Оставляя в стороне опус А. Павлова, не мешает заметить, что как у ведущих писателей, так и у бесчисленных эпигонов «скабрезные» картины в печати по большей части смягчались, включая те сюжеты, где их преподносили в качестве увлекательного, хотя и пагубного соблазна. Даже тогда, когда смаковалась обычная женская нагота, вуайер нередко норовил, так сказать, декорировать ее посредством религиозного воодушевления. По этому рецепту действуют и пугливо невинный Розен в «Спальне», и третьесортный стихотворец С. Потемкин, герой которого, спрятавшись в кустах и «едва дыша» от полноты чувств, подсматривает за купальщицей: «Грудь лилейная вздымалась, Взор вперялся в небеса!»[763] Это довольно характерный образчик того, как свой гормональный энтузиазм авторы уснащали эстетической мотивировкой или же старались уравновесить его христиански-моралистической интонацией.
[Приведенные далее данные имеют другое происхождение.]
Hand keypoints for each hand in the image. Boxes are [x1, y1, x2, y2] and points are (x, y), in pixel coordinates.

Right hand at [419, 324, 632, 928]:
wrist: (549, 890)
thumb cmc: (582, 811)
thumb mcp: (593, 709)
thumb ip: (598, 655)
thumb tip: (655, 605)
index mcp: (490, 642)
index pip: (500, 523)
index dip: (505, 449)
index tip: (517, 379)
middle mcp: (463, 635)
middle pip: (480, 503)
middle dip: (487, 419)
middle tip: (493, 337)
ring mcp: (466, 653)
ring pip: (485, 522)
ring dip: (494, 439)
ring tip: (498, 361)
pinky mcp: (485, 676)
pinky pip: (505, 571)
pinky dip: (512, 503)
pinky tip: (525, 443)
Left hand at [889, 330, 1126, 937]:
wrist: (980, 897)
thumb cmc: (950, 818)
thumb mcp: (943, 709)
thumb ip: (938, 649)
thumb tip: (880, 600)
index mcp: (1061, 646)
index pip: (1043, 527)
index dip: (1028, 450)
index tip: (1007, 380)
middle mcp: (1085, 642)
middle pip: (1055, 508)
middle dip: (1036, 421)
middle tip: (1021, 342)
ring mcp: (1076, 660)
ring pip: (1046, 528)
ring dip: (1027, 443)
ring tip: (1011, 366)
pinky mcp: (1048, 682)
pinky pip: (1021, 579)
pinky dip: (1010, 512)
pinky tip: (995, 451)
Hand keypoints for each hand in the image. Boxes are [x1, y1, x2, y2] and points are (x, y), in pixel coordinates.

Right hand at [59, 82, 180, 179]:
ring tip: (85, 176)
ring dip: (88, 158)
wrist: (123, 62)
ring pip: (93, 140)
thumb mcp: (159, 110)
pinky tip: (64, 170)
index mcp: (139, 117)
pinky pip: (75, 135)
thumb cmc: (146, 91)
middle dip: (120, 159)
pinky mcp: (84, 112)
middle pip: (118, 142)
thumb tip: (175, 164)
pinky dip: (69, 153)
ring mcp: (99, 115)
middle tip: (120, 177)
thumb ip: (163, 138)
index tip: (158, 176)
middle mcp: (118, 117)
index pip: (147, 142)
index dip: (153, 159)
5. Страх секса и его романтическая сублимация
Подобная анакреонтика, как и «любовная наука» времен Просвещения, не была в чести у николаевской цензуры; однако дело, конечно, не только в государственном контроле. Вслед за Просвещением романтическая словесность без труда сумела преодолеть средневековое отечественное презрение к женщине и сопутствующие взгляды на любовь к ней – но не средневековое отношение к любому, в том числе супружескому, соитию. Запрет на чрезмерно «соблазнительные картины», предписанный режимом, санкционировался, в конечном счете, все тем же православным дуализмом с его неизменной враждой к плоти и плотской любви. Разумеется, физическое сожительство дозволялось после таинства брака, потребного для деторождения; но в согласии и с Новым Заветом, и с Отцами Церкви предпочтение отдавалось безбрачию («Выдающий замуж свою девицу поступает хорошо; а не выдающий поступает лучше»: 1 Кор 7: 38) либо супружеству наподобие того, в котором состояла Иулиания Осоргина, десять лет по своей воле не имевшая с мужем «плотного совокупления».